[Dataset entries]:

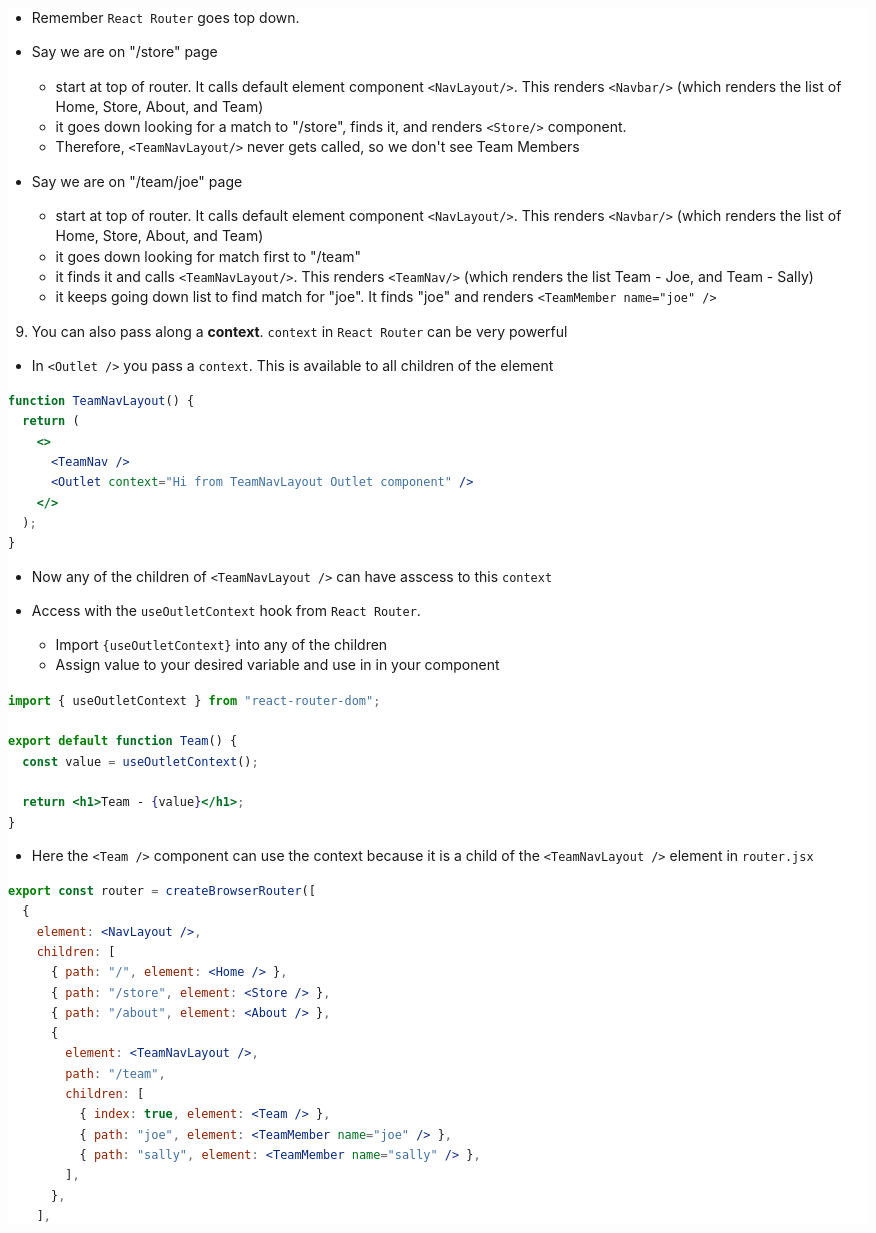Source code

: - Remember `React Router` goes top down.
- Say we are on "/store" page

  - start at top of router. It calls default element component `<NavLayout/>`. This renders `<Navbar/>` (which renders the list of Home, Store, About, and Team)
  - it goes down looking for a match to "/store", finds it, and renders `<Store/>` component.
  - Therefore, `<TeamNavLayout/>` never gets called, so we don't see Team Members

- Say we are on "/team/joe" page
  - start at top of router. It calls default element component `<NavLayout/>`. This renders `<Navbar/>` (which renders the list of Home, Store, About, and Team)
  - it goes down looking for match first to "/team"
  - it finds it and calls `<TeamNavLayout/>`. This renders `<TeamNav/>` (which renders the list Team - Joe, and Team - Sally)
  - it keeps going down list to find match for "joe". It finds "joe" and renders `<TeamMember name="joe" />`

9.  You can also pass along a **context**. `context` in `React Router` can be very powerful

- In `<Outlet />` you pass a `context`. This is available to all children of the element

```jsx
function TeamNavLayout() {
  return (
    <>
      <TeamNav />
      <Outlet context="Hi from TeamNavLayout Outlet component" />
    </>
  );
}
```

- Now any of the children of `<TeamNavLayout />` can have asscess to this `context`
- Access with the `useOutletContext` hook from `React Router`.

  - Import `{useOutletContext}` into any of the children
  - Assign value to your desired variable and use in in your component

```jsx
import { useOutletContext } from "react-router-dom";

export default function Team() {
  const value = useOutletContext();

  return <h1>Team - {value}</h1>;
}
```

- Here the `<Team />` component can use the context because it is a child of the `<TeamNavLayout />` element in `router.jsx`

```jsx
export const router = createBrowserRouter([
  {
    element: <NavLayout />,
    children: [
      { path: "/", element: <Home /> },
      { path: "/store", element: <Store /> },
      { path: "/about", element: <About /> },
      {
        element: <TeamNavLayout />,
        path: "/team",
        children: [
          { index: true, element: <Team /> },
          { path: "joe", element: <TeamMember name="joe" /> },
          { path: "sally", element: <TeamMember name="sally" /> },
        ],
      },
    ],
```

[Problem to work on]:
Taking the listing above as a whole, state how many of its lines hold the string "page". No other output is permitted.

[Output for this exercise]:
2